For Washington small groups, our online quoting system will soon ask you to confirm whether Medicare is the primary or secondary payer for employees 65 or older. To determine this, you must know your employer size.
Medicare secondary payer status affects small group rates in Washington for employers with individuals age 65 or older enrolled in their group health plan. Currently, Oregon rates are not affected by this rule.
The rule of 20 or more
- Medicare is the secondary payer if the employer has had 20 or more employees in each of 20 or more calendar weeks in the current or preceding calendar year. The 20 calendar weeks do not have to be consecutive.

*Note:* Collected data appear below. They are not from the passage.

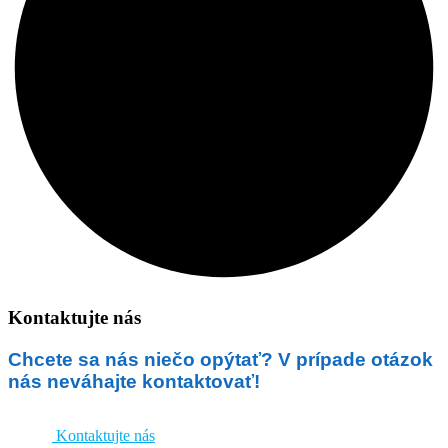
Kontaktujte nás
Chcete sa nás niečo opýtať? V prípade otázok
nás neváhajte kontaktovať!
Kontaktujte nás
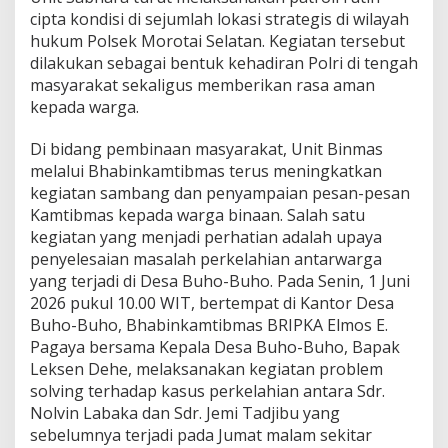
r
cipta kondisi di sejumlah lokasi strategis di wilayah
a
hukum Polsek Morotai Selatan. Kegiatan tersebut
K
dilakukan sebagai bentuk kehadiran Polri di tengah
e
masyarakat sekaligus memberikan rasa aman
k
e
kepada warga.
l
u
Di bidang pembinaan masyarakat, Unit Binmas
a
melalui Bhabinkamtibmas terus meningkatkan
r
kegiatan sambang dan penyampaian pesan-pesan
g
a
Kamtibmas kepada warga binaan. Salah satu
a
kegiatan yang menjadi perhatian adalah upaya
n
penyelesaian masalah perkelahian antarwarga
yang terjadi di Desa Buho-Buho. Pada Senin, 1 Juni
2026 pukul 10.00 WIT, bertempat di Kantor Desa
Buho-Buho, Bhabinkamtibmas BRIPKA Elmos E.
Pagaya bersama Kepala Desa Buho-Buho, Bapak
Leksen Dehe, melaksanakan kegiatan problem
solving terhadap kasus perkelahian antara Sdr.
Nolvin Labaka dan Sdr. Jemi Tadjibu yang
sebelumnya terjadi pada Jumat malam sekitar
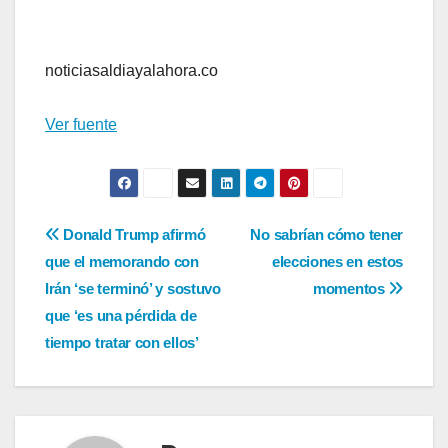
noticiasaldiayalahora.co
Ver fuente
Navegación
Donald Trump afirmó
No sabrían cómo tener
que el memorando con
elecciones en estos
de
Irán ‘se terminó’ y sostuvo
momentos
entradas
que ‘es una pérdida de
tiempo tratar con ellos’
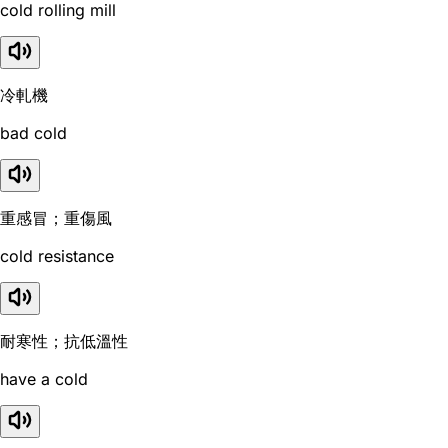
cold rolling mill
冷軋機
bad cold
重感冒；重傷風
cold resistance
耐寒性；抗低溫性
have a cold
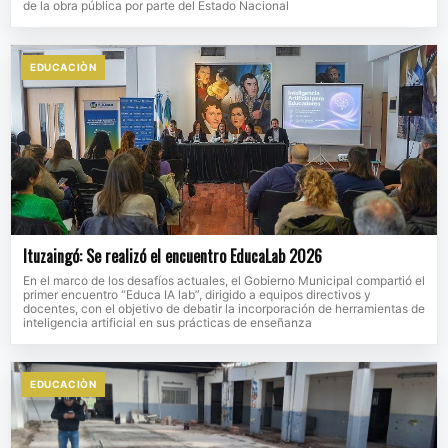
de la obra pública por parte del Estado Nacional
EDUCACIÒN
Ituzaingó: Se realizó el encuentro EducaLab 2026
En el marco de los desafíos actuales, el Gobierno Municipal compartió el
primer encuentro “Educa IA lab”, dirigido a equipos directivos y
docentes, con el objetivo de debatir la incorporación de herramientas de
inteligencia artificial en sus prácticas de enseñanza
EDUCACIÒN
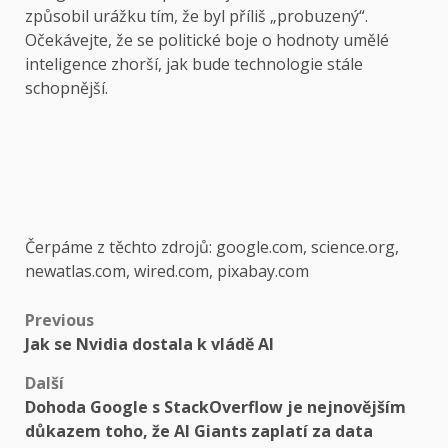
způsobil urážku tím, že byl příliš „probuzený“.
Očekávejte, že se politické boje o hodnoty umělé
inteligence zhorší, jak bude technologie stále
schopnější.
Čerpáme z těchto zdrojů: google.com, science.org,
newatlas.com, wired.com, pixabay.com
Post
Previous
Jak se Nvidia dostala k vládě AI
navigation
Další
Dohoda Google s StackOverflow je nejnovějším
důkazem toho, že AI Giants zaplatí za data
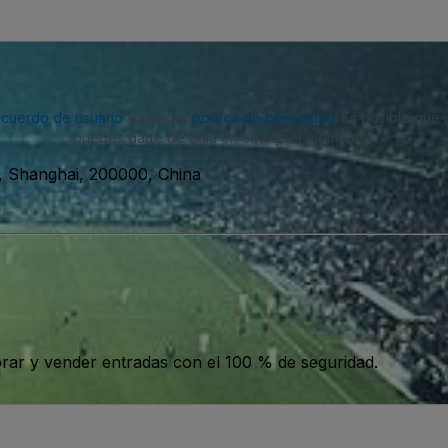
acuerdo de usuario
y nuestra
política de privacidad
. Es posible que
puedes darte de baja en cualquier momento.
u, Shanghai, 200000, China
ar y vender entradas con el 100 % de seguridad.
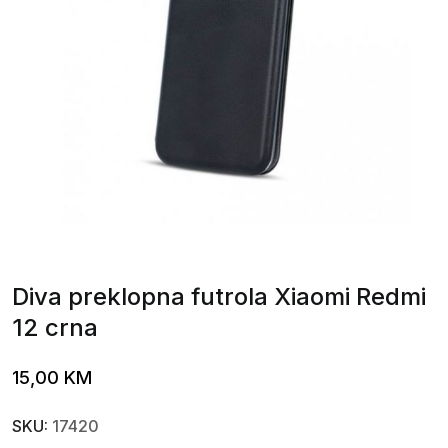
Diva preklopna futrola Xiaomi Redmi
12 crna
15,00
KM
SKU:
17420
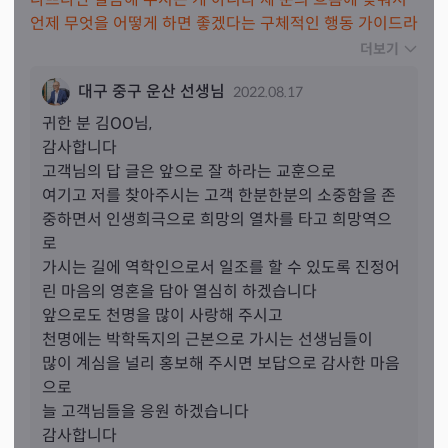
언제 무엇을 어떻게 하면 좋겠다는 구체적인 행동 가이드라
인을 제시해 주시고 왜 그런지를 설명해 주셔서 앞으로 이
더보기
렇게 살면 되겠구나 하는 큰 방향성이 잡힌 것 같습니다.
대구 중구 운산 선생님
2022.08.17
제 성향이나 현재 상황을 정확하게 맞추시는 것도 신기했구
요! 제가 집에서 쉽게 실천할 수 있는 개운법도 알려주시고 
귀한 분 
김
OO님,
아버지처럼 자상하게 좋은 말씀도 많이 해 주셔서 편하게 
감사합니다

궁금한 것 다 여쭤볼 수 있었습니다. 저처럼 이것저것 고민
고객님의 답 글은 앞으로 잘 하라는 교훈으로

이 많은 분들이나 인생에 큰 변화를 앞두고 있는 분들은 상
여기고 저를 찾아주시는 고객 한분한분의 소중함을 존
담 받아보시면 도움이 많이 될 것 같아요!!!
중하면서 인생희극으로 희망의 열차를 타고 희망역으
로

가시는 길에 역학인으로서 일조를 할 수 있도록 진정어
린 마음의 영혼을 담아 열심히 하겠습니다

앞으로도 천명을 많이 사랑해 주시고 

천명에는 박학독지의 근본으로 가시는 선생님들이

많이 계심을 널리 홍보해 주시면 보답으로 감사한 마음
으로

늘 고객님들을 응원 하겠습니다

감사합니다
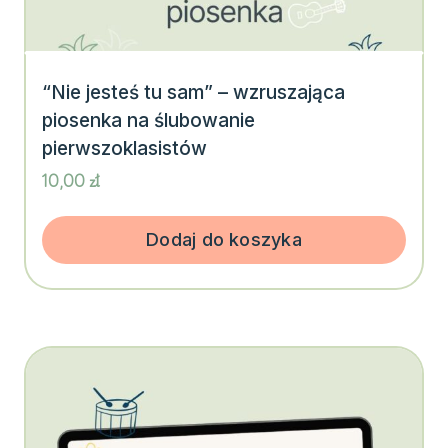
“Nie jesteś tu sam” – wzruszająca
piosenka na ślubowanie
pierwszoklasistów
10,00
zł
Dodaj do koszyka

- Medicare is the primary payer if the employer did not have 20 or more employees in each of 20 or more calendar weeks in the current or preceding calendar year.
- It is important that you count the total number of employees for all entities on the tax return.
Your employee count should be the total number of nationwide full-time employees, part-time employees, seasonal employees and partners who work or who are expected to report for work on a particular day. Do not count retirees, COBRA-qualified beneficiaries and individuals on other continuation options, and self-employed individuals who participate in the employer's group health plan.
Different rules apply for coordination of benefits for Medicare-eligible disabled beneficiaries and those with end-stage renal disease, but these do not affect rates in either Oregon or Washington.
We also will be reaching out to groups and following up with you soon to describe how these rules apply to new Medicare secondary payer reporting requirements that affect all groups.
For complete information about Medicare secondary payer guidelines, consult The Centers for Medicare & Medicaid Service's Medicare Secondary Payer Manual.